THE INPUT –
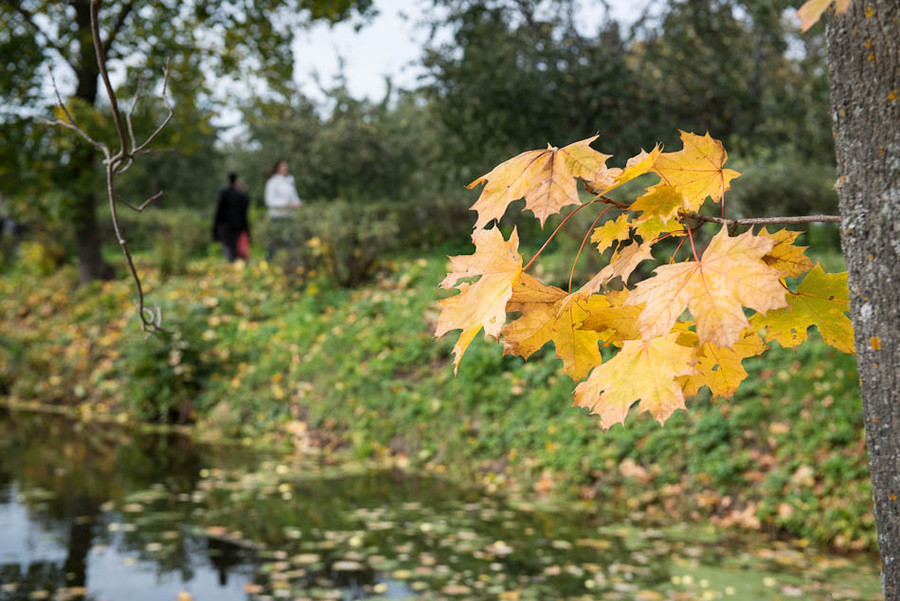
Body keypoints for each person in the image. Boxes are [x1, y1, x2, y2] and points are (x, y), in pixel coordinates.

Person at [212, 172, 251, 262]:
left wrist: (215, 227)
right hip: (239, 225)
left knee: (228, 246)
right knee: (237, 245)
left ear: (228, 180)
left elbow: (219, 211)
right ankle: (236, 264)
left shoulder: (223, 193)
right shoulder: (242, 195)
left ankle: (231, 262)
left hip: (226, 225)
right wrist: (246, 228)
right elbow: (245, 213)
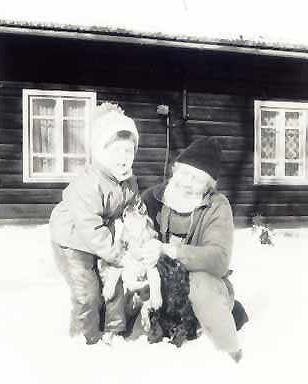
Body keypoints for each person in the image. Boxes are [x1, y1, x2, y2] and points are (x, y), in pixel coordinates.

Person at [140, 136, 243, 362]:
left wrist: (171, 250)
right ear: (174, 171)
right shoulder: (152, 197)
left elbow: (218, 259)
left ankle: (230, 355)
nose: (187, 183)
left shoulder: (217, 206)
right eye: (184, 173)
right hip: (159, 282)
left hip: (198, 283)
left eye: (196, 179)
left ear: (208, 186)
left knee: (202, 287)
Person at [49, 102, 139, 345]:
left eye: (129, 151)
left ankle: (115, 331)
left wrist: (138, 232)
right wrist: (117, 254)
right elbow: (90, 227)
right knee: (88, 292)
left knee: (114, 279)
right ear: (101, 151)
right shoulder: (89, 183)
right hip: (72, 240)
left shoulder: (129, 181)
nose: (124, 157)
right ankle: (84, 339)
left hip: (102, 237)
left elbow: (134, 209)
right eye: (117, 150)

--

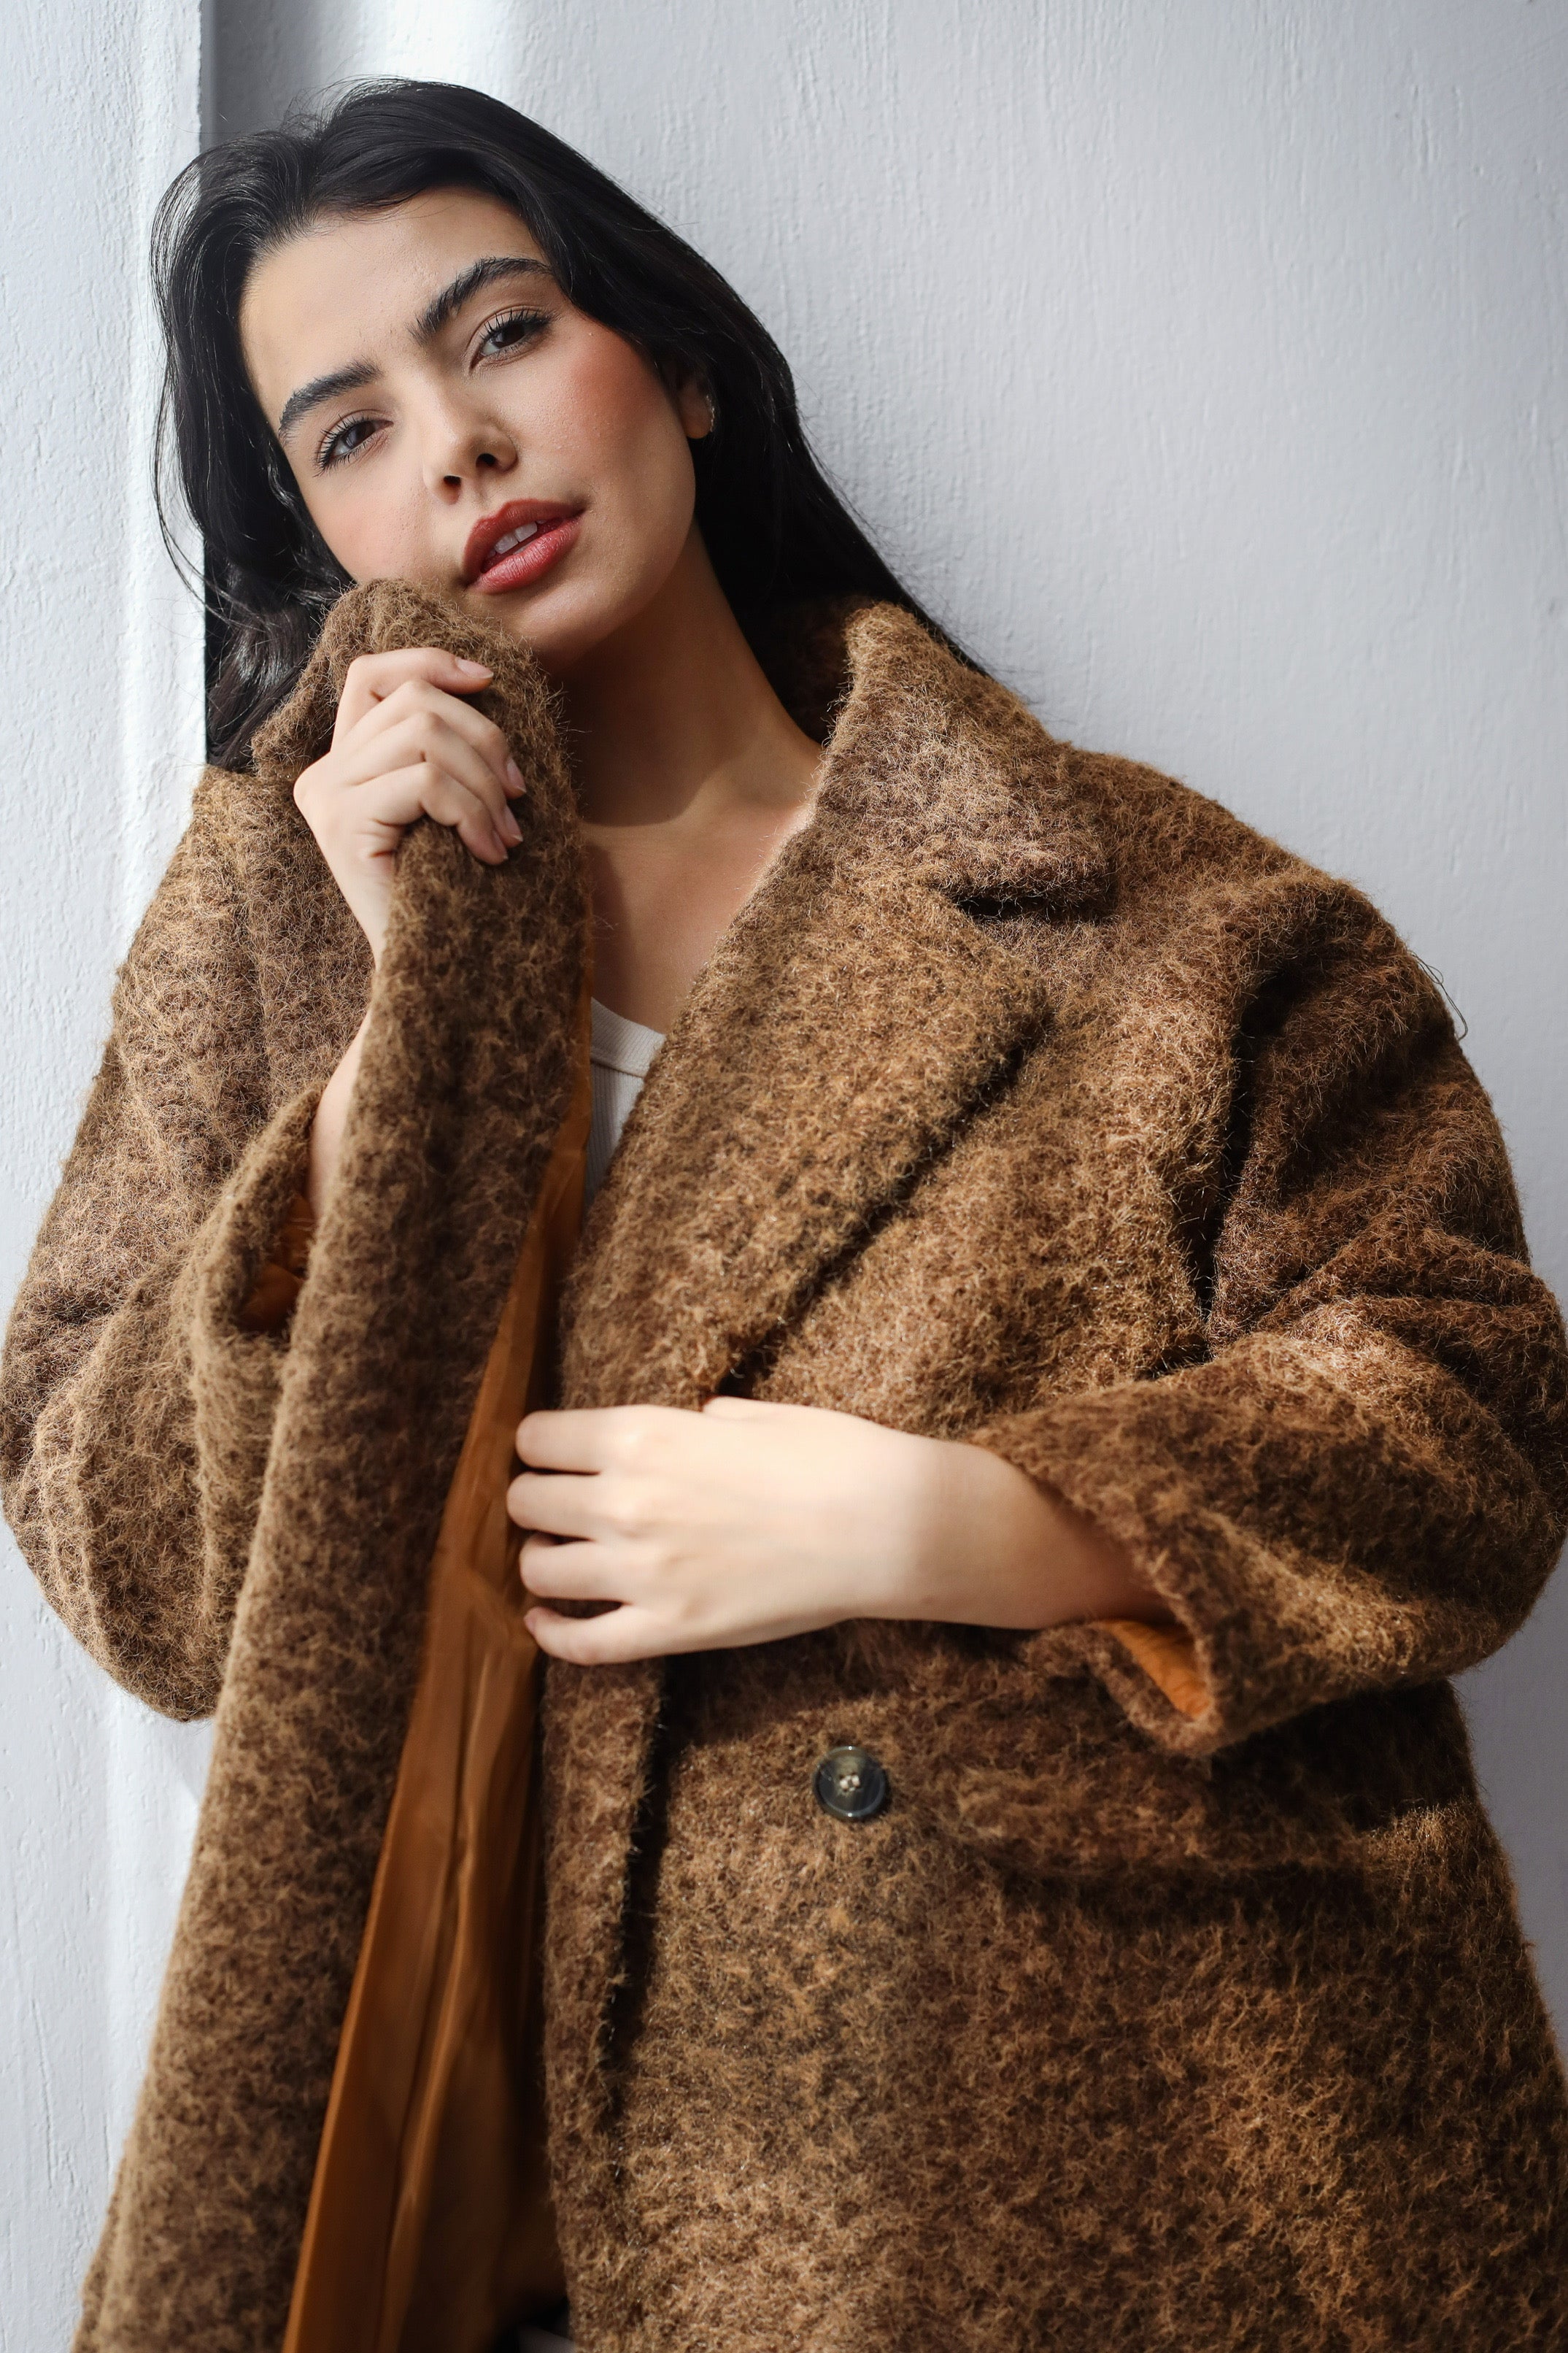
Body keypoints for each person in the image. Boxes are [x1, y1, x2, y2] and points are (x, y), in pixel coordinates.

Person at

--

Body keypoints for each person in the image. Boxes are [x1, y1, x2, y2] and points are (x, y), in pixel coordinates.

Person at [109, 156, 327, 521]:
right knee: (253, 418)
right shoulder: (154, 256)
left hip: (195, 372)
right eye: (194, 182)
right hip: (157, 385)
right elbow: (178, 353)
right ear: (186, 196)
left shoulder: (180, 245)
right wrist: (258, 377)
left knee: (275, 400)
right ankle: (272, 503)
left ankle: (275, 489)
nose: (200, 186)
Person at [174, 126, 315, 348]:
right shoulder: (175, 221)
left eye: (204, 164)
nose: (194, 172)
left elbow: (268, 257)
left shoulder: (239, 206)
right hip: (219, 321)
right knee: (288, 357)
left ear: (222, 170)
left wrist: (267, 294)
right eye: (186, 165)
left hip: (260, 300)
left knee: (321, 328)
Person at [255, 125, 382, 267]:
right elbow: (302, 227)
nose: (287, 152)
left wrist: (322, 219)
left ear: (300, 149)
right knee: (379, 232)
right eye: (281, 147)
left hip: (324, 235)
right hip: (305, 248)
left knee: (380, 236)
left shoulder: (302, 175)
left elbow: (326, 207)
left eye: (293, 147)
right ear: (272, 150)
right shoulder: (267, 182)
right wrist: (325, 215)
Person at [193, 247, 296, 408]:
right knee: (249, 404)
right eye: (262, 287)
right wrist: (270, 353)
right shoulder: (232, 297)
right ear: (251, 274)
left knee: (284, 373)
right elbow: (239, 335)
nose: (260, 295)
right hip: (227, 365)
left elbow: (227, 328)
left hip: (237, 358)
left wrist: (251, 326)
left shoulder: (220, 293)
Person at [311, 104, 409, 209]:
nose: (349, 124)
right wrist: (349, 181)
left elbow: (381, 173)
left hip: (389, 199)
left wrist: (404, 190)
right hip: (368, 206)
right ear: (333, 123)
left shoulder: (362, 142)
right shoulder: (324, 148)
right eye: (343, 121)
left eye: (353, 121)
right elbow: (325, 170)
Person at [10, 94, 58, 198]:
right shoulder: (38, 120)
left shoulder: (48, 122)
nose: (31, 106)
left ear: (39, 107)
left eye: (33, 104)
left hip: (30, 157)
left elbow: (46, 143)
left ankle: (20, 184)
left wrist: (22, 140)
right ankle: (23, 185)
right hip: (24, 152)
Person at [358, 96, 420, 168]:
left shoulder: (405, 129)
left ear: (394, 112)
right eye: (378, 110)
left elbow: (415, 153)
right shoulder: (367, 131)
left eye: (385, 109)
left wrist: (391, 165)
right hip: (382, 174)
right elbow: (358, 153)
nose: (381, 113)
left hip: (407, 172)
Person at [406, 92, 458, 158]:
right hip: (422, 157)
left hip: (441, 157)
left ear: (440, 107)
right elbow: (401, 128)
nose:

EXERCISE BRIEF – Give back precisely the lines above that start at the line containing "right hip: (72, 240)" and end at the line containing "right eye: (117, 150)", inclusive. No other lines belong in the output.

EXERCISE OUTPUT –
right hip: (72, 240)
left shoulder: (129, 181)
nose: (124, 157)
right ankle: (84, 339)
left hip: (102, 237)
left elbow: (134, 209)
right eye: (117, 150)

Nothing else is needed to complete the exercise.